Situada na zona do bairro, a freguesia de Pontével tem quase 5 000 habitantes, distribuídos por uma área de 27,6 Km2. Engloba as povoações de Casais da Amendoeira, Casais dos Penedos e Casais Lagartos e ainda os lugares de Casais dos Luízes, Casais da Areias, Casais de Alcaria, Cruz do Campo, Vale da Zebra e Casais Telégrafos.
Depois da tomada de Santarém aos mouros, em 1147, D. Afonso Henriques dou Pontével à Ordem de Malta, como comenda, juntamente com a Igreja de S. João do Alporão de Santarém, passando então a designar-se “Comenda de Ponteval”, por ser aqui que os comendadores tinham a sua residência.

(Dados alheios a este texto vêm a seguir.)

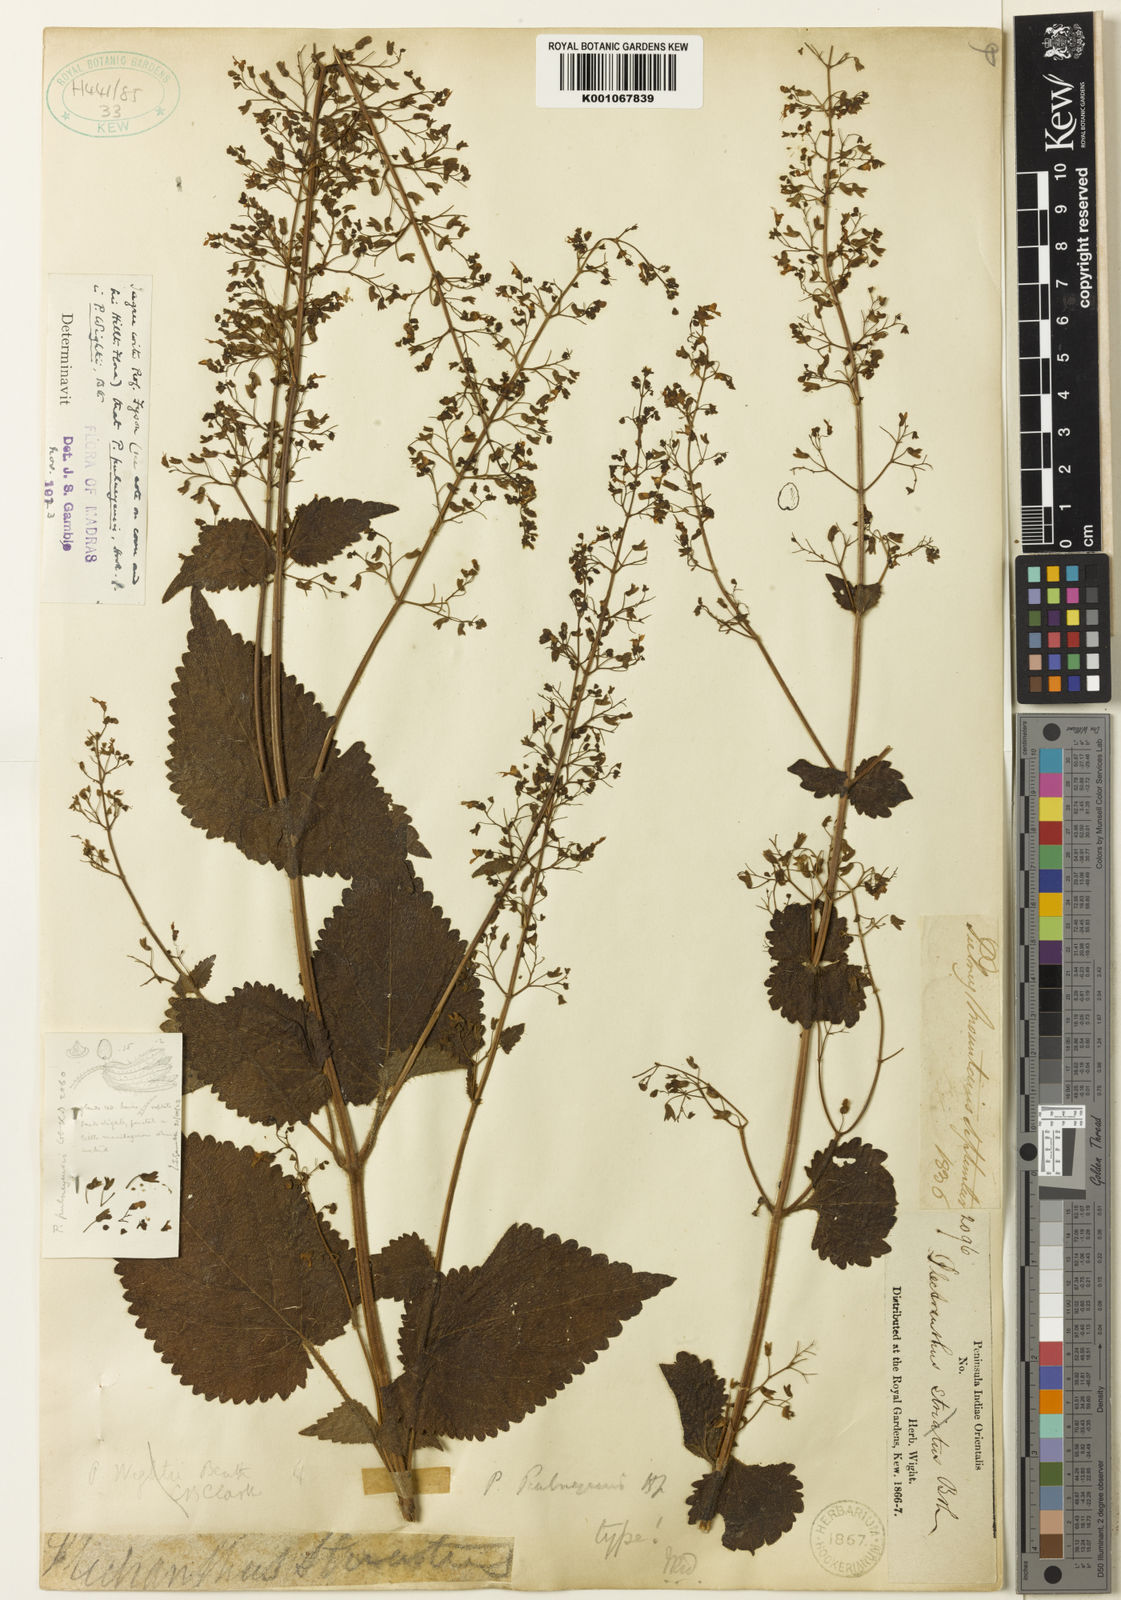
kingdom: Plantae
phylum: Tracheophyta
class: Magnoliopsida
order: Lamiales
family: Lamiaceae
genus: Isodon
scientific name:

O seu primeiro foral foi-lhe concedido em 1194, por D. Sancho I, o segundo em 1195, pelo mesmo rei, e o terceiro em 1218, por D. Afonso II.
A sua localização privilegiada – entre Santarém, Almoster e Alenquer – tornou Pontével ponto de passagem obrigatório dos mais altos nobres da Corte, tal como a Rainha Santa Isabel. D. Nuno Alvares Pereira decidiu aqui tomar o partido de D. João I, Cristóvão Colombo pernoitou aqui quando se deslocava para Santarém, após o encontro com D. João II em Vale do Paraíso, e em Pontével também se encontraram os exércitos do Conde de Abranches e D. Afonso V, em 1449 – estes acontecimentos levaram o professor José Hermano Saraiva a referir-se a Pontével como “a vila que já foi Capital Política do País”.
Pontével foi também pátria de dois varões notáveis: Mateus Peixoto Barreto e Manuel da Encarnação.